▶ Document excerpt

In addition, all of the materials used in the renovation of the Motherhouse were selected for their durability and environmental responsibility. When new materials were specified, the design team was successful in incorporating local materials 70 percent of the time, and many of those materials include recycled content.

Further, the construction manager championed construction and demolition waste recycling initiatives and instructed all of the subcontractors, prior to the commencement of work, of the client’s environmental goals. In fact, some of the most dubious of the subcontractors were eventually won over to green building.

Service to the Future
An important goal of this project was to design a facility that would suit the Sisters’ needs while also looking to the needs of future users. A market analysis confirmed that the elderly population of southeast Michigan would be interested in living in a facility such as the Motherhouse after the retired Sisters stopped being the primary population.

To suit the Sisters’ and the future occupants’ needs, the following facilities were included in the design: efficiency residences with private baths, both assisted-living and skilled-care facilities with healthcare and dining areas, the future possibility of dining within the residential areas, and various laundry options.

[Stored dataset items]
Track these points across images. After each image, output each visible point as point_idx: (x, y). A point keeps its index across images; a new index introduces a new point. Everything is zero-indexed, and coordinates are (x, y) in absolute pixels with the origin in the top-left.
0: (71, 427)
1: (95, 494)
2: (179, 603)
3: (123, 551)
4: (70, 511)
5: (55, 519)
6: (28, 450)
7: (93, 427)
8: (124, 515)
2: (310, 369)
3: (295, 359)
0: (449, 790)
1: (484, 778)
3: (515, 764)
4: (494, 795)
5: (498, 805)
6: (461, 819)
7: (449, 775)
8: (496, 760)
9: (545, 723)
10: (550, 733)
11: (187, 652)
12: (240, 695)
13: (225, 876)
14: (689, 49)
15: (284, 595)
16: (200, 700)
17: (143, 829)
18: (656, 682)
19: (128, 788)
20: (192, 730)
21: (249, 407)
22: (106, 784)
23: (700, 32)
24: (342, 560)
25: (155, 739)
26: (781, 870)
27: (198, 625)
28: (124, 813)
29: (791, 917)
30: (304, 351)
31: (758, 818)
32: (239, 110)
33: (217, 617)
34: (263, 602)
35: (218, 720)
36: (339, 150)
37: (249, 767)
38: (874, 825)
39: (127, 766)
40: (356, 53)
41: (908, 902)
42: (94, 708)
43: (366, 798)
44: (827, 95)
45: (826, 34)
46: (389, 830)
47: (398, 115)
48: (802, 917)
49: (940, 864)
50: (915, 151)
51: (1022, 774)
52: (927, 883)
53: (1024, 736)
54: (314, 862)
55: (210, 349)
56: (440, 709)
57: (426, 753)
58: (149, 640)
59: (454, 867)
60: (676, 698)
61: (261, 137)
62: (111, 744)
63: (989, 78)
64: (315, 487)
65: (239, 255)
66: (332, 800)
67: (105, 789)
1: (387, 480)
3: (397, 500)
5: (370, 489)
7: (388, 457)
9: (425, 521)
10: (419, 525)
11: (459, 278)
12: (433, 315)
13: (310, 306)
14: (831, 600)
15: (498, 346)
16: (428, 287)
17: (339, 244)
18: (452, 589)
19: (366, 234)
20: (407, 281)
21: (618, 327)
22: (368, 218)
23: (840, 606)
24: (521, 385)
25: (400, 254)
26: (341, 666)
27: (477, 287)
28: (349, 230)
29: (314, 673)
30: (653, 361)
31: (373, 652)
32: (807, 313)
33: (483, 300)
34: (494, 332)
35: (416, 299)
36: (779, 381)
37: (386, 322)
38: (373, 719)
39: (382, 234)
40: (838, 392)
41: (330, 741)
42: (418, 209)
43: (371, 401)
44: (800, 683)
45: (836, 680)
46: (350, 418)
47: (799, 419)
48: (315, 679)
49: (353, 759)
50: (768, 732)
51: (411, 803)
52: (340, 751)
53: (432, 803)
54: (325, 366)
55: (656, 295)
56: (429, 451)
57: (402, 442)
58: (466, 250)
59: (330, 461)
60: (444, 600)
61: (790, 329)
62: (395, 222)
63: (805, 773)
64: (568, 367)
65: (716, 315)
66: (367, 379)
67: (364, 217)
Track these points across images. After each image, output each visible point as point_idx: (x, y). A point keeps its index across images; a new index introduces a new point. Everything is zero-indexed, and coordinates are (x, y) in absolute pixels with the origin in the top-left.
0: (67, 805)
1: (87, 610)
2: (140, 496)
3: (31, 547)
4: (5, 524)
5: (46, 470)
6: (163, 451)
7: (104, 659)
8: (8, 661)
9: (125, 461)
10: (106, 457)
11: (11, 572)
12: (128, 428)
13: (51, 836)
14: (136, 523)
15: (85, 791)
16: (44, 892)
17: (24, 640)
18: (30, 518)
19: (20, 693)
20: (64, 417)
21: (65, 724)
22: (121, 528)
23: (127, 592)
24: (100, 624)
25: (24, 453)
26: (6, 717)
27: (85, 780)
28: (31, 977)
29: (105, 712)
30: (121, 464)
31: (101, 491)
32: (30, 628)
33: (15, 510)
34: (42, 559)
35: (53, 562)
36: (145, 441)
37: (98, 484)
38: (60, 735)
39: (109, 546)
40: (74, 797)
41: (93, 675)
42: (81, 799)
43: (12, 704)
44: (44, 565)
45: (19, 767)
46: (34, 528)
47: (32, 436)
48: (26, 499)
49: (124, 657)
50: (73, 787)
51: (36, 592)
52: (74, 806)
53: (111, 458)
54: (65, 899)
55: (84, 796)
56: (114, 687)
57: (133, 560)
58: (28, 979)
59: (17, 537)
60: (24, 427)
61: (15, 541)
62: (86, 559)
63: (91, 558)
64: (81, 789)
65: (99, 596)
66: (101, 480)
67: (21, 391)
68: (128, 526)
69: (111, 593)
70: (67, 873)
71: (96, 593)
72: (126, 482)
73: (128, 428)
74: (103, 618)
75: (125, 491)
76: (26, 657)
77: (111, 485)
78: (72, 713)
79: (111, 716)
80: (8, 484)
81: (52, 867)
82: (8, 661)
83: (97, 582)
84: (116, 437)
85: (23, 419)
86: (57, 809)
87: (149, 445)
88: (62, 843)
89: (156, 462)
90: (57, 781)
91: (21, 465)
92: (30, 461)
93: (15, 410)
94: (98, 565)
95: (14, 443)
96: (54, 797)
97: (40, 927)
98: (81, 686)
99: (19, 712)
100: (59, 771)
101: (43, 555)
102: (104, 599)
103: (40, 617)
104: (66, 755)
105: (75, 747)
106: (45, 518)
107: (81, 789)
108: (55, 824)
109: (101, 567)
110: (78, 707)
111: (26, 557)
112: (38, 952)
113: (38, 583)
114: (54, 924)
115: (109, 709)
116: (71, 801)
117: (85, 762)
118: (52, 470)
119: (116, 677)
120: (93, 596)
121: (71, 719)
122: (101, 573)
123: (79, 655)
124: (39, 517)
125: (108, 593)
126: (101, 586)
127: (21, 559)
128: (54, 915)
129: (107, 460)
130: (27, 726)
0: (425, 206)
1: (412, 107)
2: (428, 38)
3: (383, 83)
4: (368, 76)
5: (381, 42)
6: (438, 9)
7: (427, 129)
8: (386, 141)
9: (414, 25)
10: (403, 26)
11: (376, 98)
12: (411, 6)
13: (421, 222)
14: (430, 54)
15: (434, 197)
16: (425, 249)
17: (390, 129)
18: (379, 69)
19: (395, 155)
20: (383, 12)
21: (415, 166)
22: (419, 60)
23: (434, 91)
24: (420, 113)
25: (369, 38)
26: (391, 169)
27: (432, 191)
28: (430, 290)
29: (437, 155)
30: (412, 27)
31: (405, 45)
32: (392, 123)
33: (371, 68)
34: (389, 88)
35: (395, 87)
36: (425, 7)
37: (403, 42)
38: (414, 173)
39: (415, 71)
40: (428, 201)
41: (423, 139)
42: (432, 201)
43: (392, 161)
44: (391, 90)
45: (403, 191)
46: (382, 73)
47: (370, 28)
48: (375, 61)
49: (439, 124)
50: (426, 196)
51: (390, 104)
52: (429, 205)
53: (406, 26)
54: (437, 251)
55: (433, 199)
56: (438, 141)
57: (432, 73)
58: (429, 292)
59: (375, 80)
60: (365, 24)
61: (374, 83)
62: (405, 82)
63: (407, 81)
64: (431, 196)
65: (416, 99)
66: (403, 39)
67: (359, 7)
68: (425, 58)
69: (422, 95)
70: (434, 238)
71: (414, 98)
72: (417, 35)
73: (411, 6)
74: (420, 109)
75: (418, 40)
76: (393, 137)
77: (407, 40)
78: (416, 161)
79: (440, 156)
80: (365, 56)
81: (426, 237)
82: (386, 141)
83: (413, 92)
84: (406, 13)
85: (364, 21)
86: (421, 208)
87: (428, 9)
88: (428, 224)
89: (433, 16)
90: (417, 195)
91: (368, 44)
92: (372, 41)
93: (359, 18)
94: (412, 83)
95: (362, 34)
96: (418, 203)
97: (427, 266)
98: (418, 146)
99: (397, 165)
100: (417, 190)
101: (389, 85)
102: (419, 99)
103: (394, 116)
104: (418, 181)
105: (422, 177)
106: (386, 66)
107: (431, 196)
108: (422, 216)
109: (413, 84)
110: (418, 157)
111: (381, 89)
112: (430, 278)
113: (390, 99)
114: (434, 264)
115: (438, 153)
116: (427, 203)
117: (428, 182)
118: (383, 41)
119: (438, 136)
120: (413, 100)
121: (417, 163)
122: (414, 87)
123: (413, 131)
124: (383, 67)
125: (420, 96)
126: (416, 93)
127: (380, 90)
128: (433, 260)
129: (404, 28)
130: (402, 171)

▶ The problem
In the Motherhouse renovation excerpt, how often did the design team incorporate local materials when new materials were specified?

▶ Output
70 percent of the time.